Turn out, tune up, and drop the beat.
A two-day music festival called “Psychedelix Americana” will celebrate the best progressive and genre-bending bluegrass in Brooklyn on April 11 and 12 at the Bell House in Gowanus.
But don’t go digging for that tie-dye t-shirt just yet, the organizer said.
“To me ‘psychedelic’ just means building something new and experimenting, and you have a lot of bands on the bill that are doing that,” said Alex Borsody, who also plays the banjo.
Indeed, there are plenty of bands pushing the boundaries in what is typically a tradition-heavy genre. Brooklyn’s Gangstagrass is cutting new paths through bluegrass territory, combining old-time fiddles and banjos with hip-hop beats and lyrics.
It seems contradictory, but the genres have more common ground than most realize, said the band’s founder, who goes by the name Rench. Bluegrass and hip-hop both put a premium on improvisation, he said, and that allows for an on-stage chemistry that spans the divide between urban lyricists and rural pluckers.
“Once we saw there was that common approach, we realized we could kind of let loose on stage,” he said.
Rench said the band’s brand of genre-blending could only come from the borough that is home to both hip-hop legends and young gents sporting curly mustaches and suspenders.
“It’s an only-in-Brooklyn thing,” he said.
Another progressive group on the bill is all-girl band Your Ex-Girlfriends, which puts a rock ‘n’ roll spin on country music classics.
These gals also push audience gender expectations, taking cowboy songs and cranking them to 11.
The group’s founder said Your Ex-Girlfriends doesn’t just cover jukebox staples — it also puts its spin on local artists such as Jeff Duarte and Alex Battles.
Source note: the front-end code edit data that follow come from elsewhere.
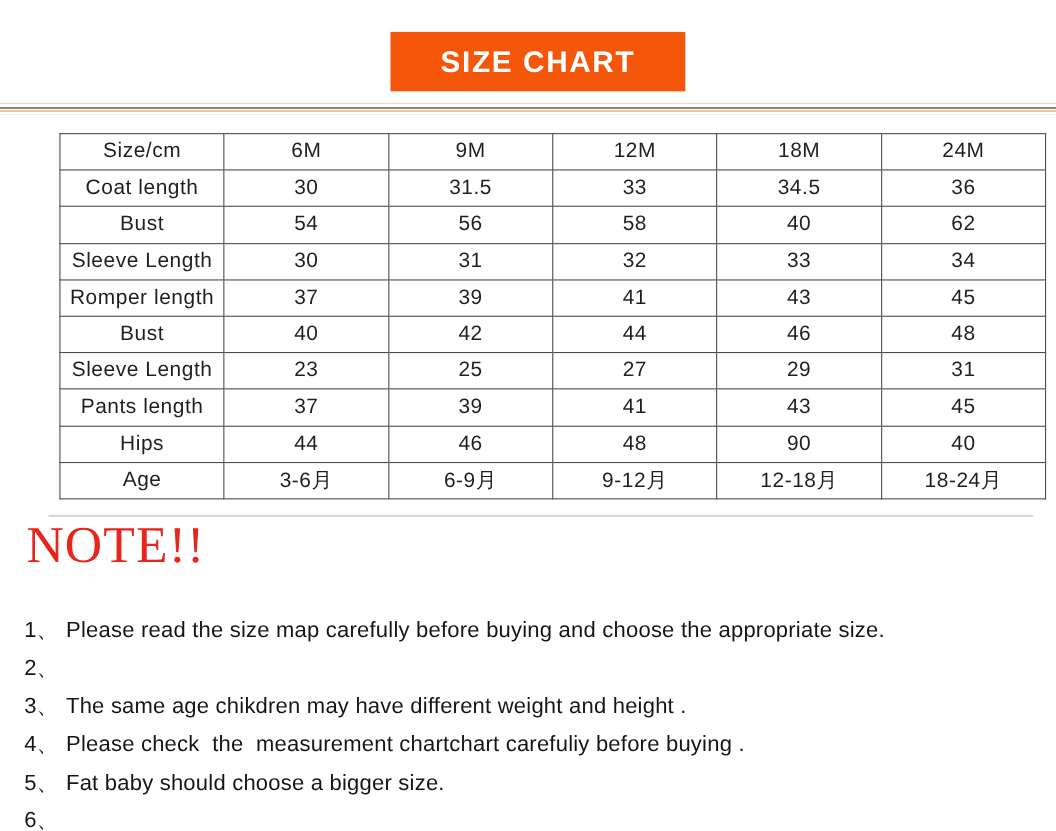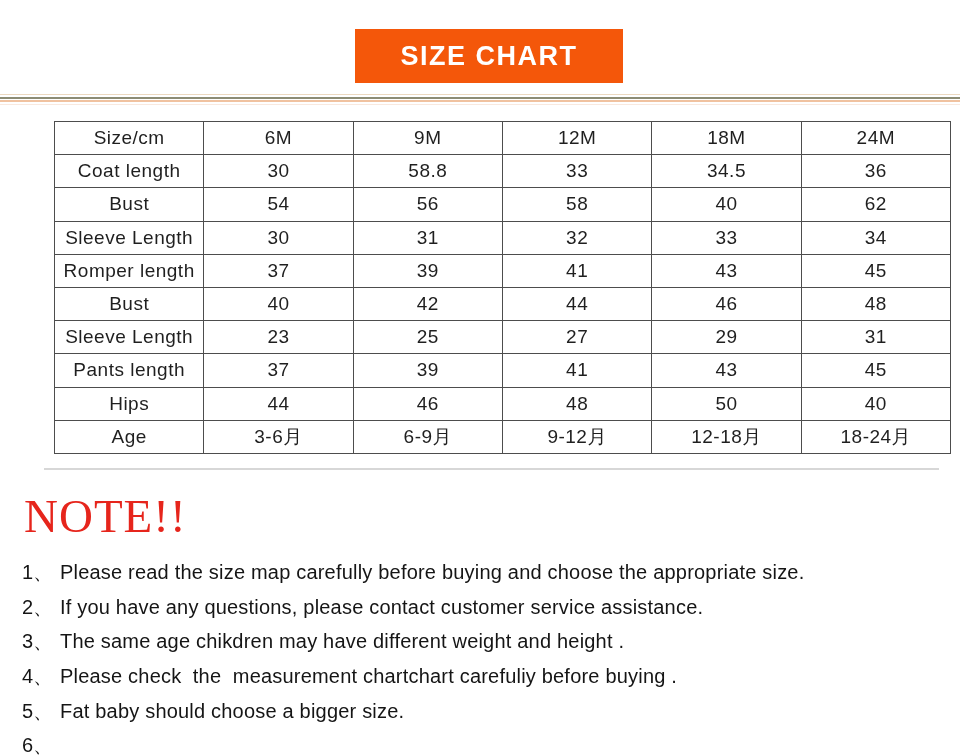--- a/index.html
+++ b/index.html
@@ -71,21 +71,21 @@
     position: absolute;
     left: 44px; top: 447px;
     width: 895px; height: 2px;
     background: #c9c9c9;
     opacity: 0.75;
   }
 
   
   .note-heading {
     position: absolute;
-    left: 24px; top: 468px;
+    left: 24px; top: 448px;
     margin: 0;
     font-family: "Liberation Serif", serif;
     font-weight: 400;
     font-size: 47px;
     letter-spacing: 1px;
     color: #e6251c;
   }
 
   
   .notes {
@@ -126,21 +126,21 @@
         <th>Size/cm</th>
         <th>6M</th>
         <th>9M</th>
         <th>12M</th>
         <th>18M</th>
         <th>24M</th>
       </tr>
       <tr>
         <td>Coat length</td>
         <td>30</td>
-        <td>58.8</td>
+        <td>31.5</td>
         <td>33</td>
         <td>34.5</td>
         <td>36</td>
       </tr>
       <tr>
         <td>Bust</td>
         <td>54</td>
         <td>56</td>
         <td>58</td>
         <td>40</td>
@@ -184,21 +184,21 @@
         <td>39</td>
         <td>41</td>
         <td>43</td>
         <td>45</td>
       </tr>
       <tr>
         <td>Hips</td>
         <td>44</td>
         <td>46</td>
         <td>48</td>
-        <td>50</td>
+        <td>90</td>
         <td>40</td>
       </tr>
       <tr>
         <td>Age</td>
         <td>3-6月</td>
         <td>6-9月</td>
         <td>9-12月</td>
         <td>12-18月</td>
         <td>18-24月</td>
       </tr>
@@ -208,21 +208,20 @@
 
   <h1 class="note-heading">NOTE!!</h1>
 
   <div class="notes">
     <div class="note-item">
       <span class="note-num">1、</span>
       <span class="note-text">Please read the size map carefully before buying and choose the appropriate size.</span>
     </div>
     <div class="note-item">
       <span class="note-num">2、</span>
-      <span class="note-text">If you have any questions, please contact customer service assistance.</span>
     </div>
     <div class="note-item">
       <span class="note-num">3、</span>
       <span class="note-text">The same age chikdren may have different weight and height .</span>
     </div>
     <div class="note-item">
       <span class="note-num">4、</span>
       <span class="note-text">Please check  the  measurement chartchart carefuliy before buying .</span>
     </div>
     <div class="note-item">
The festival lineup, curated by New York music magazines Deli and Relix, also includes hillbilly swing maestro Seth Kessel, borough bluegrassers the Union Street Preservation Society, and psychgrass pioneers New Riders of the Purple Sage.
There will also be a banjo workshop at 6:30 pm on Friday, Borsody said, where experts will teach speed-pickers the hyper-fast “Scruggs style” and demystify the skin-slapping clawhammer technique — BYOB(anjo).
A portion of the festival’s revenue will go to the Tony Rice Foundation, which helps the eponymous roots musician pay his mounting medical bills, Borsody explained.
“No bluegrass star is super wealthy,” he said.
“Psychadelix Americana” at the Bell House [149 Seventh St. between Second and Third streets in Gowanus, (718) 643–6510, www.psychedelixamericana.com]. April 11 at 6:30 pm, $14–$16; April 12 at 6:30 pm, $25–$28; $35 for two-day pass.